Short task »
Copy the beaver post from "Another productive year" to "region in 2019.", changing "productive" to "successful".

* start Excerpt provided *

Because the beaver isn't just an animal; it's an ecosystem!

Month: December 2019


It’s the end of the year and folks are looking over their shoulders to sum up accomplishments and see what’s left to do on the list for 2020. I spent yesterday wading through our history for an end of the year post about beavers and Worth A Dam and am not at all surprised to see others doing it too.

Busy year for Nature Conservancy of Canada in the Red Deer region

Another productive year is in the books for the Nature Conservancy of Canada (NCC), which undertook several projects in the central Alberta region in 2019.

Team members put a bow on the calendar in Red Deer this month selling blue spruce trees uprooted from a property near Pine Lake. The species is not native, and therefore is unhealthy to have growing near the native white spruce.

“This summer, beavers established their lodge on a wetland along our south boundary causing undesirable flooding on our neighbour’s property,” Schlemko recalls. “We worked together with the help of Cows & Fish to come up with a solution to co-exist with the beavers, who are known as ‘ecosystem engineers.’”

* end Excerpt provided *
* start Stored data *

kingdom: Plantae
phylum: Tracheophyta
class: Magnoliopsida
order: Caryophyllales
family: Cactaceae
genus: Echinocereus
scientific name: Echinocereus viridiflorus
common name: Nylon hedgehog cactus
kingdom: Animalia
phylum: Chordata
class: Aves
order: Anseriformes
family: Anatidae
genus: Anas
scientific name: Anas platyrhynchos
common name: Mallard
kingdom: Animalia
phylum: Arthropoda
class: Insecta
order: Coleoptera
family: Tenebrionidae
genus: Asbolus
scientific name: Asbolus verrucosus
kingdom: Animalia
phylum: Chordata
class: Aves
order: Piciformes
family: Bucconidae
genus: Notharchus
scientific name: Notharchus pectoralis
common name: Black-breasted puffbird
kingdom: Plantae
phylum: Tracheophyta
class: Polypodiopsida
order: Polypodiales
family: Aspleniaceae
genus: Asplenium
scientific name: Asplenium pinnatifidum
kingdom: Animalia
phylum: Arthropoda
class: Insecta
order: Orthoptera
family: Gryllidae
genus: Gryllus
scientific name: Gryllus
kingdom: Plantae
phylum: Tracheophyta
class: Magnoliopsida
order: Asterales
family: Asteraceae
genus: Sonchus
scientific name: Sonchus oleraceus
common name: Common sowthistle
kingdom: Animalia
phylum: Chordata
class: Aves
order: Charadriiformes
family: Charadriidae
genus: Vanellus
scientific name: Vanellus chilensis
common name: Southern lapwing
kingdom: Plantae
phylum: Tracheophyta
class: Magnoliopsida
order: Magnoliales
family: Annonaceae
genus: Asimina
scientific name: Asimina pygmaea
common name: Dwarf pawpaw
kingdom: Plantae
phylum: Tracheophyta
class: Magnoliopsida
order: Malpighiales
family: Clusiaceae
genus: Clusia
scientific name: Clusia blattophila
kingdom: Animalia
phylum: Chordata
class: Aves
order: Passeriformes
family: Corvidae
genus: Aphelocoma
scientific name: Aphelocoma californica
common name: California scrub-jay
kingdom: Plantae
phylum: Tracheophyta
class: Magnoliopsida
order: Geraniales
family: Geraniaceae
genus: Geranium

* end Stored data *

Completed task »
Another successful year is in the books for the Nature Conservancy of Canada (NCC), which undertook several projects in the central Alberta region in 2019.